ひとつには住宅メーカーなのか、地元建築会社なのかという比較と選択の問題があります。
ここでも、体験談から例を出しますと、建築において、あとから、後悔の言葉を聞くことが度々あります。どんなことに後悔を感じているのでしょうか?
1.地元の材料・自然素材をもっと活用したかった。
2.別荘を建てて、ひと夏のうちにカビが生えてしまった。
3.家を建てた後、デッキや車庫を増築したが、デザインの統一感がなくなってしまった。
4.冬には別荘を使わなくなってしまった。
地域の特性を理解すること
建築というものは、土地と切り離して考えることはできません。まして自然素材を活用しようとするなら、なおさらです。
多くの住宅メーカーの仕様では、できるだけ地域性を問わずにクレームが少ない素材を使うことを主眼に置いているように思われます。
ところが、それが那須ではマッチしないのは言うまでもありません。
せっかく、このような自然豊かな環境を選んだのに、家の中が人工的な空間やましてやシックハウスでは、何のための移住かわかりません。
では、地元の建築会社なら安心かといえば、それもまた、疑問が残ります。湿気の問題など、地域の特性を理解しているはずなのに、基礎の作り方などは、ごく一般的な方法にとどまり、それ以上の工夫が見られません。

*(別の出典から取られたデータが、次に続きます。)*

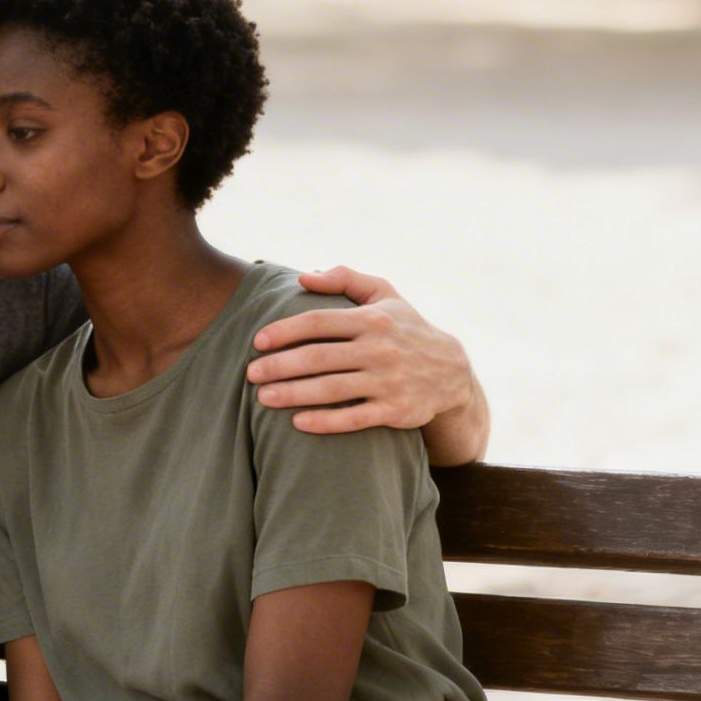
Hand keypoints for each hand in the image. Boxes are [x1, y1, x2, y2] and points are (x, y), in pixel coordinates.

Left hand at [248, 266, 487, 462]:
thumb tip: (303, 277)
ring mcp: (387, 381)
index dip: (284, 331)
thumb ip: (345, 279)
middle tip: (250, 373)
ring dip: (292, 394)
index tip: (258, 342)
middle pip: (318, 358)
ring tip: (262, 398)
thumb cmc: (406, 328)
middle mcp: (379, 349)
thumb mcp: (385, 294)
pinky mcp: (394, 411)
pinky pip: (353, 418)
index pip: (318, 322)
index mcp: (372, 319)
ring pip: (330, 389)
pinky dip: (324, 422)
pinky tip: (297, 423)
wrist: (450, 372)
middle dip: (279, 366)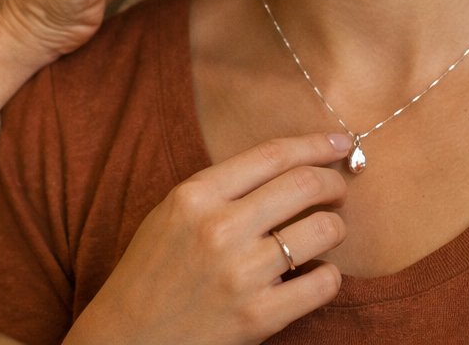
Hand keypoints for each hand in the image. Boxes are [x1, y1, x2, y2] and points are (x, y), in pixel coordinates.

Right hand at [66, 133, 351, 344]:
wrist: (128, 339)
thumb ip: (222, 188)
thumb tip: (288, 167)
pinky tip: (316, 275)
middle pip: (304, 185)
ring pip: (323, 230)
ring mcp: (240, 274)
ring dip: (335, 228)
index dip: (315, 144)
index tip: (339, 143)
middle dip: (334, 183)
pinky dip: (329, 275)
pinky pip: (323, 283)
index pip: (272, 155)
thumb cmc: (152, 272)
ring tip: (326, 233)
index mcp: (195, 196)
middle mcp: (219, 228)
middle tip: (339, 189)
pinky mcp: (259, 317)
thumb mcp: (173, 213)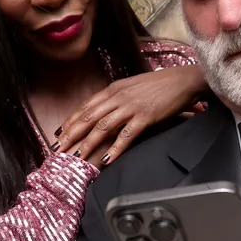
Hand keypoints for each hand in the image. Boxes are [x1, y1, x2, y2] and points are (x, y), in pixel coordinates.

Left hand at [54, 65, 206, 165]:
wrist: (183, 80)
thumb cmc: (159, 85)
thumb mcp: (133, 87)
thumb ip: (117, 98)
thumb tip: (104, 112)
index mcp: (113, 89)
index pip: (86, 107)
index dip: (70, 121)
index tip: (58, 135)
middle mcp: (118, 97)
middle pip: (88, 118)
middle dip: (70, 135)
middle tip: (57, 150)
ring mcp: (131, 107)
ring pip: (102, 127)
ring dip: (87, 144)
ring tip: (76, 157)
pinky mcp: (145, 117)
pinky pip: (126, 135)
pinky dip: (115, 149)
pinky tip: (106, 160)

また、別荘でも冬でも快適・便利に使える工夫をすればいいようなものの、別荘は避暑仕様のままで、凝り固まっているようなところがあります。
そしてまた、施工者と施主の感覚がずれているのが、最大の問題です。
地元の資源や技術の活用
木材(八溝杉)や石(芦野石)などの豊な地元資源、無垢の木を(プレカットではなく)手刻みで刻み、木組みをしていく、大工の熟練した技術はまだこの地に残されています。それをうまく活用していくためには、施工者と施主とのコミュニティ・ギャップをなんとかして埋めていくことが必要です。ここが、この地域で家を建てる場合、もっとも大切なポイントではないかと考えます。
では、そのコミュニティ・ギャップを埋めていくためには、どうすればよいのでしょうか?

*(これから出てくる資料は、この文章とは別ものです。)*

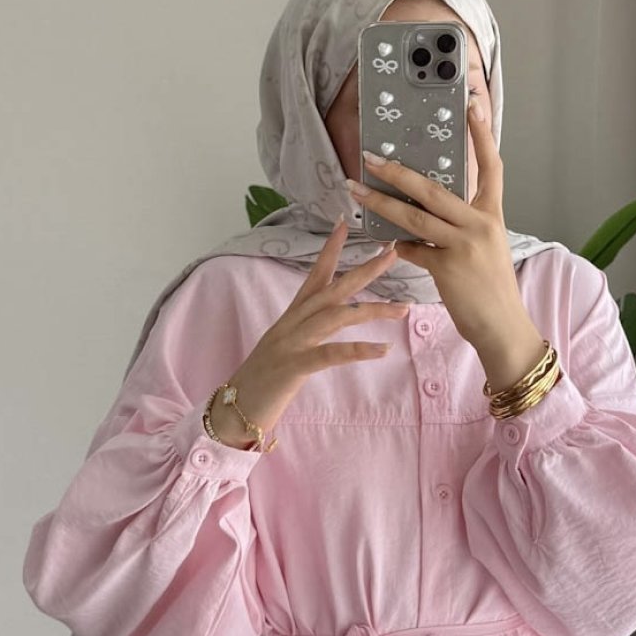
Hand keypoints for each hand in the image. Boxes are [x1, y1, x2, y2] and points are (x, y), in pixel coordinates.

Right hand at [211, 223, 408, 444]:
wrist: (233, 410)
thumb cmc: (263, 383)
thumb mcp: (286, 349)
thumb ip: (307, 333)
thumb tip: (329, 323)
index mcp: (291, 318)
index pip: (314, 276)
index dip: (330, 250)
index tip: (346, 225)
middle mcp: (292, 323)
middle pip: (333, 289)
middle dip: (364, 270)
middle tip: (393, 252)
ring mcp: (292, 343)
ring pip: (336, 316)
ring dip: (372, 310)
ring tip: (403, 308)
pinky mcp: (294, 367)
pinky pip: (331, 354)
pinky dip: (358, 350)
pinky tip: (383, 350)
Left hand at [346, 101, 535, 358]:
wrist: (502, 327)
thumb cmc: (492, 289)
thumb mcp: (486, 248)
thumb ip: (461, 226)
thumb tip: (424, 216)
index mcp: (492, 214)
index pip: (491, 166)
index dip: (482, 134)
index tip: (473, 103)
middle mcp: (480, 223)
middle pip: (433, 188)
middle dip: (398, 171)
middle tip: (371, 156)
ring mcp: (464, 244)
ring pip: (414, 216)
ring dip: (381, 203)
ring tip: (356, 191)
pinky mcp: (448, 267)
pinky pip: (413, 250)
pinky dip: (399, 248)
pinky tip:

1.地元の設計者を活用し、施主・設計者・施工者の三者で取り組むこと。
2.一方的に要求をぶつけるだけでなく、大工さんの考えや経験をうまく引き出す。
3.時間に関して、あわてずに余裕を持って依頼する。
家を建てるための計画
家を建てるということは、家族にとっては一大事業といえます。ところが、その一大事業に対して、考える時間や学ぶ時間が少ないのが、後悔する最大の原因といえます。後で新しい情報と接すると、その情報を知っていればもっと別の選択をしたかもしれないと思うと、つらいものです。

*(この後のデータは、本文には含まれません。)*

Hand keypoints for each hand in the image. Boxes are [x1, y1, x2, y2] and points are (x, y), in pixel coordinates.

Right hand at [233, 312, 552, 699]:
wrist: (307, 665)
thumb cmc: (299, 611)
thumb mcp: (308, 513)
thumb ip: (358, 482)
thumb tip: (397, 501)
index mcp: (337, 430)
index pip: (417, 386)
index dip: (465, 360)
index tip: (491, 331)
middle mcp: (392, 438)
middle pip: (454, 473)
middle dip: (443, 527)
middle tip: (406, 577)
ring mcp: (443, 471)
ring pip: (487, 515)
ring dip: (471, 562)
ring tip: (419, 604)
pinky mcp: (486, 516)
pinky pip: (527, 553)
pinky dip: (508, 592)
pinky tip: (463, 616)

また、実際に自分が望んでいる形がどんなものかは、容易には把握できないのが普通です。
建築業者の場合、すぐにお金をはじいてくれるかもしれませんが、検討したり、プランをさまざまな角度から練り上げていく時間がとても少なく、また客観的な設計・監理を望むことは困難です。
施主もともに参加すること
那須で家を建てようとする場合、魅力のひとつは、地元の木で建てられるということです。
そして、その気になれば、木を選んだり、伐採に参加することも可能です。
こうした、木との出会いや対話というのが、家への愛着を増すことは言うまでもありません。
また、基礎や土間のコンクリートに自分自身の記念となる文字や装飾を刻みこんだり、さらには塗り壁の一部を自分でやってみたりと、家づくりを任せるばかりではなく、そこに共に参加してみることは、とても貴重な経験となります。
さらには、照明器具など、自己調達できるものは自分で購入してみるのも良いでしょう。コスト削減とともに、自分が主体的にコスト管理をしているという手ごたえを感じるはずです。
こうした固定観念を打ち壊していく方法は住宅メーカーでは無理ですが、那須では容易に可能ですし、私たちはそこに日々チャレンジしてきました。家づくりを通じて、那須での暮らしは始まるのだと思います。そして、そこに那須へ移住してきた真の目的と出会っていただければ、ともに喜びを感じることでしょう。